TASK ITEM:
Which of the lines below mention the word "edition"? Pull each one out.

RECORDS FOR PROCESSING:
────

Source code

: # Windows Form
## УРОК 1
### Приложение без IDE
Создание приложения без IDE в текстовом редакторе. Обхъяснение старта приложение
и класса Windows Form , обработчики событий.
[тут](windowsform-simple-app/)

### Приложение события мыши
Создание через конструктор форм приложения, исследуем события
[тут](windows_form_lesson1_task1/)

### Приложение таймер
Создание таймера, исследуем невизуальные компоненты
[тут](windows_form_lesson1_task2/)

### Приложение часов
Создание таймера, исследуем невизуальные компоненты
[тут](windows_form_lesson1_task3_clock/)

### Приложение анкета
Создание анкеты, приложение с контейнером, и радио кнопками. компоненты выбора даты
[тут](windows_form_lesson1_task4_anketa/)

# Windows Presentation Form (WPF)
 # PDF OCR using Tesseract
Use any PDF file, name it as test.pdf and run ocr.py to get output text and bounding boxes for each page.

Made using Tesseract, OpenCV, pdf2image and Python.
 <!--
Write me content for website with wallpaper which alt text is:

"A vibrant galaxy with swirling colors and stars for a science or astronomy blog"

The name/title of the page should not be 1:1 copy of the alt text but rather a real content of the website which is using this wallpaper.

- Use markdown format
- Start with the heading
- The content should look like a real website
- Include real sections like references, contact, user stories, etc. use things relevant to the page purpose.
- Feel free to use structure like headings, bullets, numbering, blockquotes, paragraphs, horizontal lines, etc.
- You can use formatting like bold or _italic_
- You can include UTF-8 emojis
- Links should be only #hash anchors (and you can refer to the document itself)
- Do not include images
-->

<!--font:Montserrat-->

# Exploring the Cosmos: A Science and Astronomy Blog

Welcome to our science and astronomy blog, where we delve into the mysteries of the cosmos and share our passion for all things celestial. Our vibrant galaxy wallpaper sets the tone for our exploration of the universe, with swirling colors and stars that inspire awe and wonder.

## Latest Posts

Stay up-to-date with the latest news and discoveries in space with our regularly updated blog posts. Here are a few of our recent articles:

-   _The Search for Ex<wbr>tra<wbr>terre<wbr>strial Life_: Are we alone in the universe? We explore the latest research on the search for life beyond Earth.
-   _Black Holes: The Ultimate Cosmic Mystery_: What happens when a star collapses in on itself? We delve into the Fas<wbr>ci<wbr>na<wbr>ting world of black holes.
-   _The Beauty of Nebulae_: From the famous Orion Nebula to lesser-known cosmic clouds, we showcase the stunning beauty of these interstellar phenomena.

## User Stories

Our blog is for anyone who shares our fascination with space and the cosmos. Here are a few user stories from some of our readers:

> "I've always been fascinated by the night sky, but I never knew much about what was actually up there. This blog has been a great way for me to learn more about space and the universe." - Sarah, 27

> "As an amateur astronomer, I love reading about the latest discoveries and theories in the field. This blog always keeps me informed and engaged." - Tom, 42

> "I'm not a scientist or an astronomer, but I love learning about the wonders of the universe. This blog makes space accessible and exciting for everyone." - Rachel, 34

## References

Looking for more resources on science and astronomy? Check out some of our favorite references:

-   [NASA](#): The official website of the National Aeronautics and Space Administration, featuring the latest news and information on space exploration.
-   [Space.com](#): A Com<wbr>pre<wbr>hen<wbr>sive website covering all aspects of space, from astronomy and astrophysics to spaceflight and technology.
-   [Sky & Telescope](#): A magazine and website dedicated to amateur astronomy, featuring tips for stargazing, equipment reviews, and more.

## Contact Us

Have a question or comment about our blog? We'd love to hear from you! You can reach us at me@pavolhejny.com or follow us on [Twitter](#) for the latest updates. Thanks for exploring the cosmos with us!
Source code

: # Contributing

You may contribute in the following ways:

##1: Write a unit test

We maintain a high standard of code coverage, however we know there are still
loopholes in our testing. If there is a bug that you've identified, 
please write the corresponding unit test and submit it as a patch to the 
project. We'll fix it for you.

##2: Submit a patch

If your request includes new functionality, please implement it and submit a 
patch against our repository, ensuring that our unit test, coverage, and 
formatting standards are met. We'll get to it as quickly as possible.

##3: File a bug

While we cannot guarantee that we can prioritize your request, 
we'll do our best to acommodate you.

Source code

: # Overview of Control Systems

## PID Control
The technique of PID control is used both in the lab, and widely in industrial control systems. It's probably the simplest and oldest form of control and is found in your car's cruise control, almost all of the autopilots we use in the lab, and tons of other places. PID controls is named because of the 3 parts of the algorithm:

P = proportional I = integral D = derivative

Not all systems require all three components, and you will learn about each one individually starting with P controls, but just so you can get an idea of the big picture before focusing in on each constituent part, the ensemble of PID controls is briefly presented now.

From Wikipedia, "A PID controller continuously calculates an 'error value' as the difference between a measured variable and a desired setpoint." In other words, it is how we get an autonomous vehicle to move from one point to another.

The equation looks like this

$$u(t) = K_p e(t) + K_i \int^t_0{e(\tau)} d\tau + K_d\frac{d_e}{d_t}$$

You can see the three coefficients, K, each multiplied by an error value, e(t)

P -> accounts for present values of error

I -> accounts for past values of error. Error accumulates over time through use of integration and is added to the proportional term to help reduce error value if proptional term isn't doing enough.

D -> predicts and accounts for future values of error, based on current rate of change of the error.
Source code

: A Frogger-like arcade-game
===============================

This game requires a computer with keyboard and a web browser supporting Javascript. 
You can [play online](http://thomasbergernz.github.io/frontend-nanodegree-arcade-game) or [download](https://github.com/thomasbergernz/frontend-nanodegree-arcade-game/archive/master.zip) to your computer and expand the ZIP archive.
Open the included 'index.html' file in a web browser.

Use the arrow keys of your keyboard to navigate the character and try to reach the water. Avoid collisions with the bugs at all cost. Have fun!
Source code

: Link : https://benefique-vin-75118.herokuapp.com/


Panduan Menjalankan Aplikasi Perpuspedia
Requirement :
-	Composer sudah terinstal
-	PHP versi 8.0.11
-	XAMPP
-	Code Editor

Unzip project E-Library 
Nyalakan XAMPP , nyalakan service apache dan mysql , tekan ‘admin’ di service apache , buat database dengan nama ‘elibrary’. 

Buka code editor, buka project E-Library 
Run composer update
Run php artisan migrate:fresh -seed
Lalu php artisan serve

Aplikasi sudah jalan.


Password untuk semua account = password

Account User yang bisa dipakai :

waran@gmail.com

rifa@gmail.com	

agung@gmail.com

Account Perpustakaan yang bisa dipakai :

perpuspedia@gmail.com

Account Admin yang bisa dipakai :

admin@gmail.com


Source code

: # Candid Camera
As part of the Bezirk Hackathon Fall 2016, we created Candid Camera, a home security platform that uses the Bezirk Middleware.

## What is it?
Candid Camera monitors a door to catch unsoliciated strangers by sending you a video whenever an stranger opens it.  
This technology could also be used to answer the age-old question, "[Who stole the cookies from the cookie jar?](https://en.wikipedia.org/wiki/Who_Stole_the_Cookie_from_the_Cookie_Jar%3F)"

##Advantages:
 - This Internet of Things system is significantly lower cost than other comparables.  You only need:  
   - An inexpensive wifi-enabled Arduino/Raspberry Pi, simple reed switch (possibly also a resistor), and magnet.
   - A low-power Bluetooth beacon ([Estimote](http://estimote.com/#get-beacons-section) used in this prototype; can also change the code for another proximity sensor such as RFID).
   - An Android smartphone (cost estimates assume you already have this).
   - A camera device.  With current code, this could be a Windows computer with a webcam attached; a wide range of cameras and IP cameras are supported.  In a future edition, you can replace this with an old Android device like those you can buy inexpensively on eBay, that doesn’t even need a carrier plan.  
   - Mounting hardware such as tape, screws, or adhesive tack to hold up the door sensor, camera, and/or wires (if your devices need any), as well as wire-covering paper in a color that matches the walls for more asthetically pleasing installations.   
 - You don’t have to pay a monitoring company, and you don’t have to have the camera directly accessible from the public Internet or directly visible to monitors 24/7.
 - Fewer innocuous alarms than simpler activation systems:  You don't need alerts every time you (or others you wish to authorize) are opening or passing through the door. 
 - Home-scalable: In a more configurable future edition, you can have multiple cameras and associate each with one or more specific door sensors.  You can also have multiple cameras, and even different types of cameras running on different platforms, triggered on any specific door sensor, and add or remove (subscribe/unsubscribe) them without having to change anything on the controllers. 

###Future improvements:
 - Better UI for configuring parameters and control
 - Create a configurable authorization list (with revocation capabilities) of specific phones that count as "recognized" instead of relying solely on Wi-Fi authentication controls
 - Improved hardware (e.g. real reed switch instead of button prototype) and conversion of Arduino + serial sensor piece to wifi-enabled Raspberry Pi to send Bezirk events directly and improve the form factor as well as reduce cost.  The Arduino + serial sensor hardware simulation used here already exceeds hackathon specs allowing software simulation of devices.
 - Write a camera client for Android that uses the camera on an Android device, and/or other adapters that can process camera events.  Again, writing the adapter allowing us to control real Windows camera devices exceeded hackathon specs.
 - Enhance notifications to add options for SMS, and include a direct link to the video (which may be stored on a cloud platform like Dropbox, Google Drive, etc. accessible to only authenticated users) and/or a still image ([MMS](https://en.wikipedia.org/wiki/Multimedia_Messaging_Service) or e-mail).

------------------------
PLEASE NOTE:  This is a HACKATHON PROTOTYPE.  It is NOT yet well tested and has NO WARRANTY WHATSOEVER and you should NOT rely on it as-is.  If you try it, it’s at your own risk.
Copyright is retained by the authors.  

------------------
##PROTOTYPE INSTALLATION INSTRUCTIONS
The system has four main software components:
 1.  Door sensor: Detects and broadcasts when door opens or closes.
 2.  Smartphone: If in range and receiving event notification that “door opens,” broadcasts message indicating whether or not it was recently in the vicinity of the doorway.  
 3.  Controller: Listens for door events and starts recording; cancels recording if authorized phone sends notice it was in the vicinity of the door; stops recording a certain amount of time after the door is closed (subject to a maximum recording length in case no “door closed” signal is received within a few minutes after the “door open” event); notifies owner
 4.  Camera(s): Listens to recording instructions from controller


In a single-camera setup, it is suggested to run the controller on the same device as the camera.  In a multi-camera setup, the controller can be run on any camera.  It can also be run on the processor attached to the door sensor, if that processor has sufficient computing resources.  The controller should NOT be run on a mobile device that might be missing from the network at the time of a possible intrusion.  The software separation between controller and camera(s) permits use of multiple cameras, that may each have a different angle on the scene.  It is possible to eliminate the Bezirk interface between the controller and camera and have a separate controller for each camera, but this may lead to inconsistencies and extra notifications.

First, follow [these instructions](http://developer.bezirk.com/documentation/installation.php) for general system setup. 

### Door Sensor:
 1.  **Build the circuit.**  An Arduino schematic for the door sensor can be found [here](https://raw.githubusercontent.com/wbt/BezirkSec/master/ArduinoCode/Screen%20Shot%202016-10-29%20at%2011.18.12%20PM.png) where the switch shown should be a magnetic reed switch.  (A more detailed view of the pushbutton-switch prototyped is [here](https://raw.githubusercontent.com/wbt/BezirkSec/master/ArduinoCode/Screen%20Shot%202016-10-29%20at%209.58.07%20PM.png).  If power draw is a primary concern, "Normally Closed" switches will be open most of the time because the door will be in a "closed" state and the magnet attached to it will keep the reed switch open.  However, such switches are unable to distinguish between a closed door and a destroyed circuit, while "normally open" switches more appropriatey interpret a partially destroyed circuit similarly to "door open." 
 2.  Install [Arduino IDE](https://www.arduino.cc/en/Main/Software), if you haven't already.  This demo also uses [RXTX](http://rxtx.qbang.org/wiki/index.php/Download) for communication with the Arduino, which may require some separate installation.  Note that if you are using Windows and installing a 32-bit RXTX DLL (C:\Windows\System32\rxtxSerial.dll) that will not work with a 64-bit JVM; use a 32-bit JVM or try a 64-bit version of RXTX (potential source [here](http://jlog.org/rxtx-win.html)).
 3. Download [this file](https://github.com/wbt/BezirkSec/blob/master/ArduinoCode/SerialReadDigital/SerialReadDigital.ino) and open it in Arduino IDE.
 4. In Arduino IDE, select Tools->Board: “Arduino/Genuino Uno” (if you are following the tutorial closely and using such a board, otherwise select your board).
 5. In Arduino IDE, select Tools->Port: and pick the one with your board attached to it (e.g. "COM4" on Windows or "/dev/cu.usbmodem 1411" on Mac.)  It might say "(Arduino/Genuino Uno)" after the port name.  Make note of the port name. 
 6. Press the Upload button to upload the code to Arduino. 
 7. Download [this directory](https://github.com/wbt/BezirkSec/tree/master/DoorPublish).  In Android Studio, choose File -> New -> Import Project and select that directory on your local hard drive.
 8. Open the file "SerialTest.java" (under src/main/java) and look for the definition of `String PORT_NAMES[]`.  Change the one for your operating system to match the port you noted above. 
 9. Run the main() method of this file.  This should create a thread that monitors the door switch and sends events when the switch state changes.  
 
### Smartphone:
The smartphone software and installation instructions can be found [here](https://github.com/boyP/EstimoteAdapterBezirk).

────

REPLY TO THE TASK:
   - A camera device.  With current code, this could be a Windows computer with a webcam attached; a wide range of cameras and IP cameras are supported.  In a future edition, you can replace this with an old Android device like those you can buy inexpensively on eBay, that doesn’t even need a carrier plan.  
 - Home-scalable: In a more configurable future edition, you can have multiple cameras and associate each with one or more specific door sensors.  You can also have multiple cameras, and even different types of cameras running on different platforms, triggered on any specific door sensor, and add or remove (subscribe/unsubscribe) them without having to change anything on the controllers. 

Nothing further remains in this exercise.